The millisecond conversation between brain and eye

    19 December 2017


    Three times a second, 10,000 times every hour, your eyes saccade, jump in unison, shifting their focus from one spot in the visual field to another. And yet the world never appears to leap about or shake as it would if a camera were doing the same. Why?

    Human Brain Project scientist Lars Muckli and his team at Glasgow University have shown that the brain helps achieve this smoothness by predicting what it will see next. In a study published in the Nature journal Scientific Reports Muckli and his team showed there were both feed-forward and feedback mechanisms operating in the visual cortex.

    He says our brains send a signal of expectation back down the cortical hierarchy where it interacts with the input from the eye. In other words, your brain paints a continuous picture of the world based not just on what information the eye sees but also what the brain expects to see, and is surprised if it sees something different.

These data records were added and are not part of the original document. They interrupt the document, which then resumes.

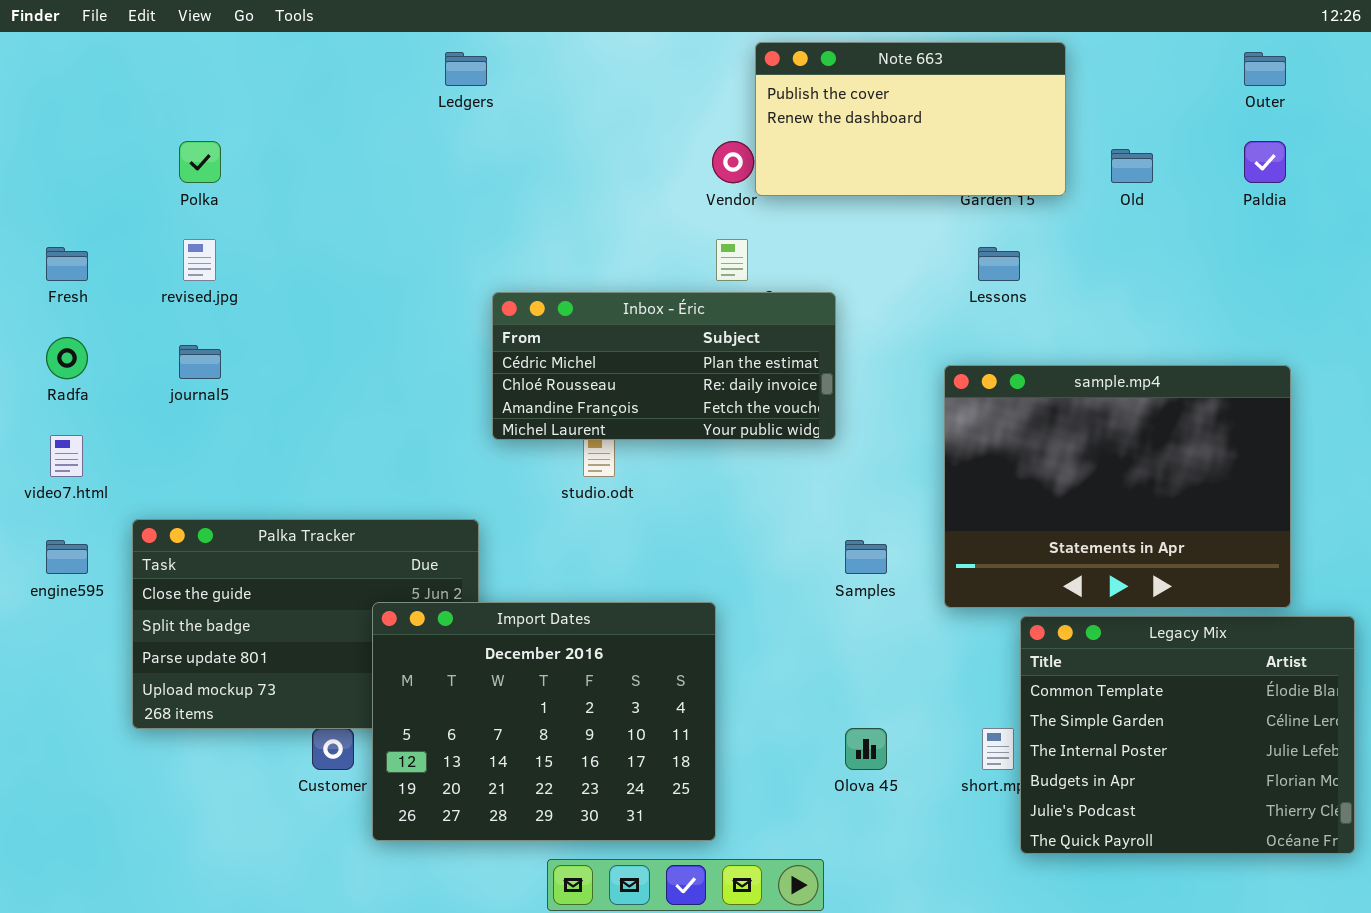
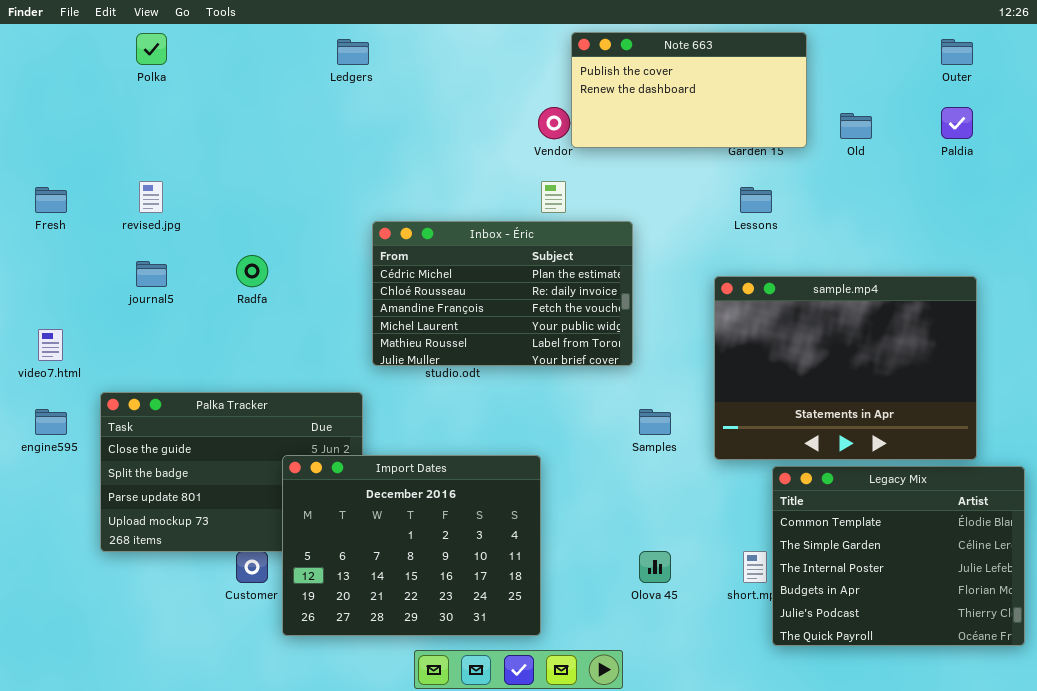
Polka: [179,141,221,183] -> [136,33,167,65], moved
Inbox - Éric: [492,292,836,440] -> [372,221,633,366], resized
Radfa: [46,337,88,379] -> [236,255,268,287], moved

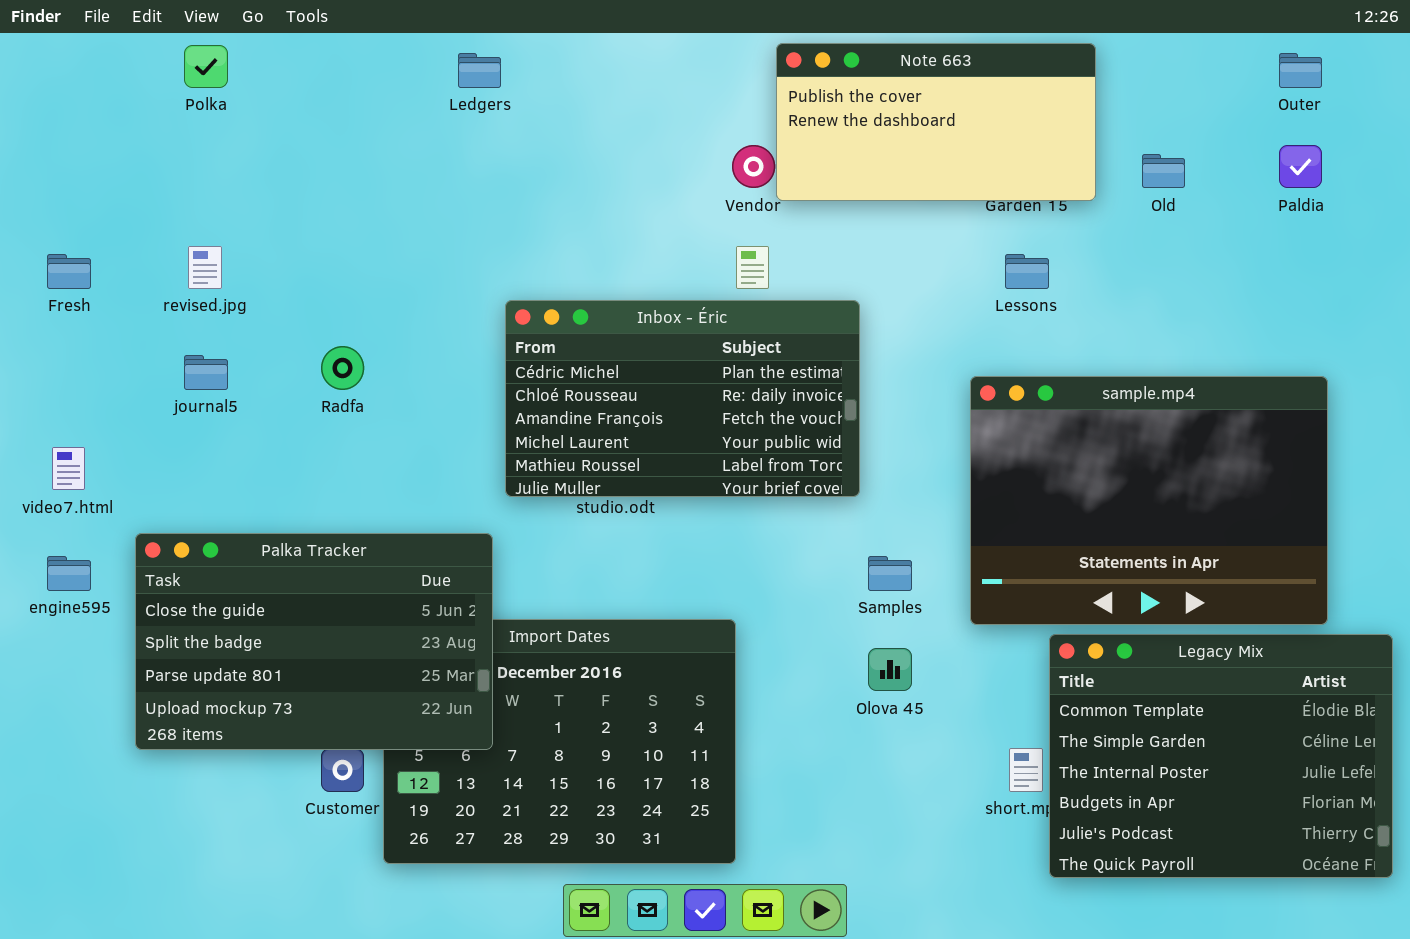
Palka Tracker: [100,392,363,552] -> [135,533,493,750], raised
Olova 45: [639,551,671,583] -> [868,648,912,691], moved

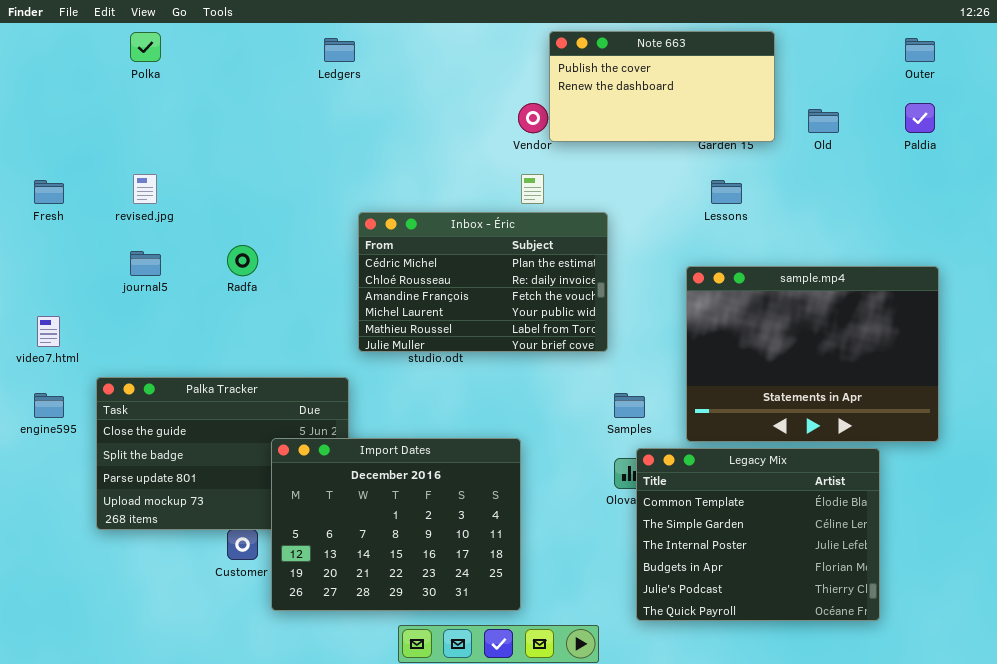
Import Dates: [383,619,736,864] -> [271,438,521,611], raised
Legacy Mix: [1049,634,1393,878] -> [636,448,880,621], moved

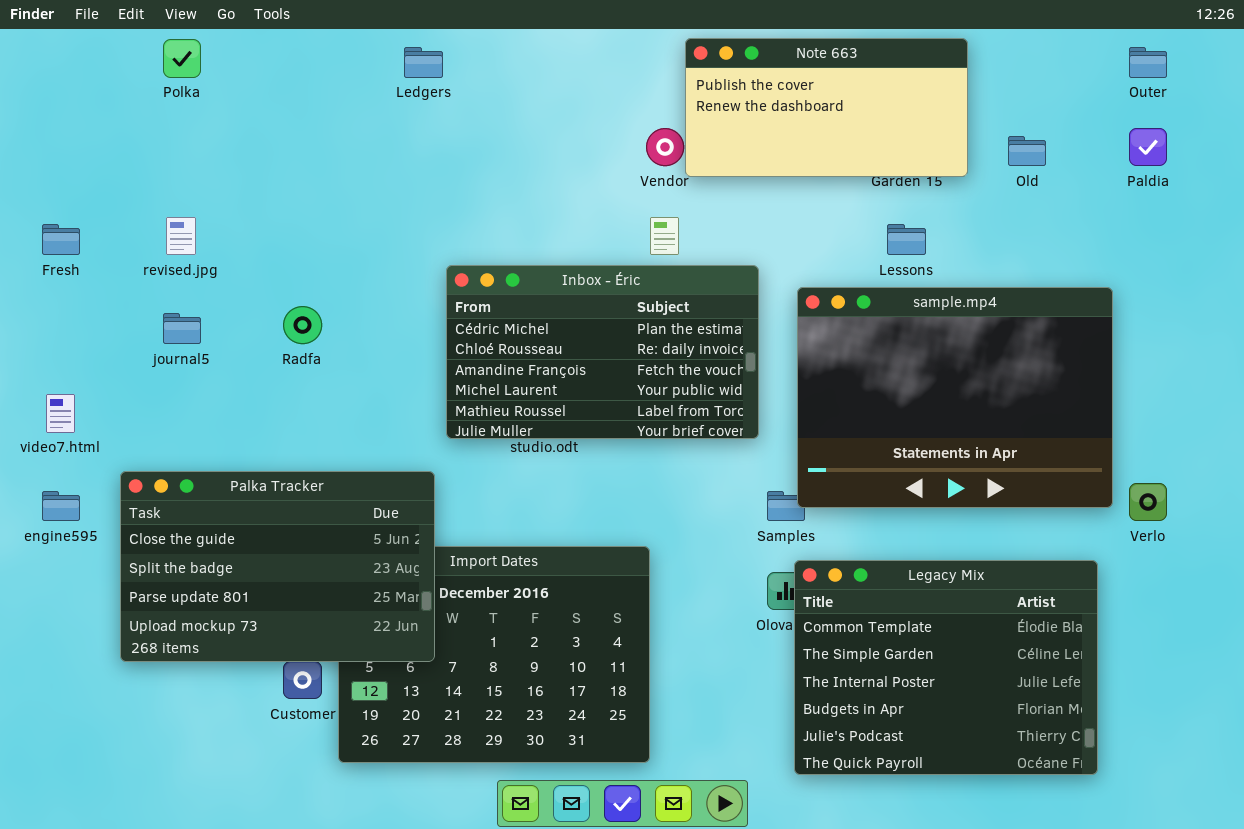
sample.mp4: [686,266,939,442] -> [797,287,1113,508], moved
Palka Tracker: [96,377,349,530] -> [120,471,435,662], raised

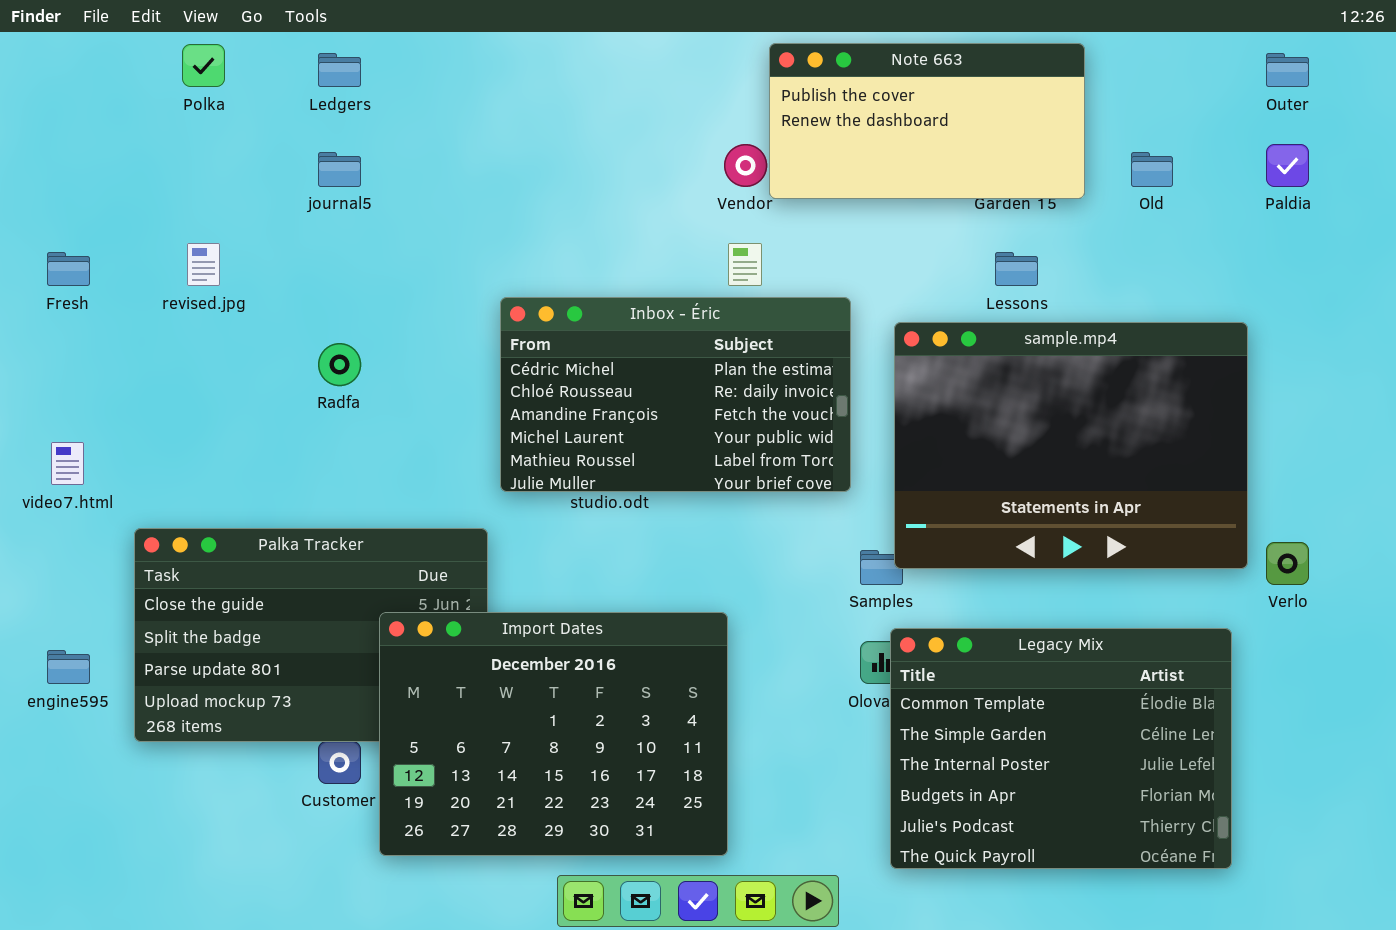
Ledgers: [404,47,443,78] -> [318,53,361,87], moved
journal5: [163,313,201,344] -> [318,152,361,187], moved
engine595: [42,491,80,521] -> [47,650,90,684], moved
Import Dates: [338,546,650,763] -> [379,612,728,856], raised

    The study used an optical illusion, known as apparent motion, and fMRI imaging to show that this is happening, and the speed at which it occurs.

    “This particular study has shown something very intriguing and that is that our predictions interact very quickly, three times a second, and whenever we look somewhere we carry over the expectation from the previous fixation.”

    The study is a continuation of 10 years of research. Muckli says this previous research had shown what a signature of expectation and prediction error looks like.

    “We set this study up such that we build up the expectation, then you make an eye movement and then the first moment after the eye movement a stimulus is presented and we could see that this was already processed as a function of the previous expectation.”

    The research is useful to other areas of the Human Brain Project, says Muckli, and feeds into one of the project’s goals to understand how the temporal context modulates vision and how important expectation is in contextualising the feed-forward input.

    “So what we are proposing is that a next generation of artificial intelligence and robotics could incorporate feedback cycles that include expectation in order to make vision and robotics more sensitive to expectations.”

    He says arm movements in robotics could be much finer if they were feedback, as well as feed-forward, flows of information.

    “In vision, if each image is processed by itself then certain ambiguities occur which wouldn’t when you take the history into consideration. Objects, foreground, backgrounds, objects that disappear, expectations of where things are in the room, which things are big and small, are all much easier to interpret if over time the processing helps to process the next condition. And the way our brains are doing this is that some kind of expectation goes back down the hierarchy and it is interacting with the input. Artificial Intelligence systems usually don’t do this, we are now proposing algorithms that do this and we propose that they will have some advantages.”

    Prof. Lars Muckli is a workpackage leader in Subproject 3 of the Human Brain Project. His work aims to develop a sophisticated understanding of extensive neural interactions and to develop models incorporating information processing in a realistic theory of how we recognise objects within certain contexts.

    Article written by Greg Meylan. Email: gregory.meylan@epfl.ch

    Some of the science

     

    Apparent motion is a motion illusion that can be seen between two alternatively blinking dots. The internal model perceived as a visual motion illusion alters the chance to detect a target stimulus on the apparent motion trace. (a) Apparent Motion  stimulation before saccade: Subjects fixated on the red cross. Apparent motion inducing stimuli flashed in alternation to the left of fixation. (b) Stimulation after saccade: subjects fixated on the red cross, with the motion trace now presented to the right of fixation and processed by the left hemisphere. Immediately after saccade landing on the red cross, we presented a target on the apparent motion trace either in-time or out-of-time with the illusion. After the illusion ceased, we prompted subjects to respond if they detected a target or not. Visual angles are shown for main experiment (rounded). (c) Diagrammatic apparent motion trial. (d) Apparent motion stimulus timeline. (e) Flicker trial timeline. The flicker trials are the same as the apparent motion trials, but with upper and lower inducers presented simultaneously.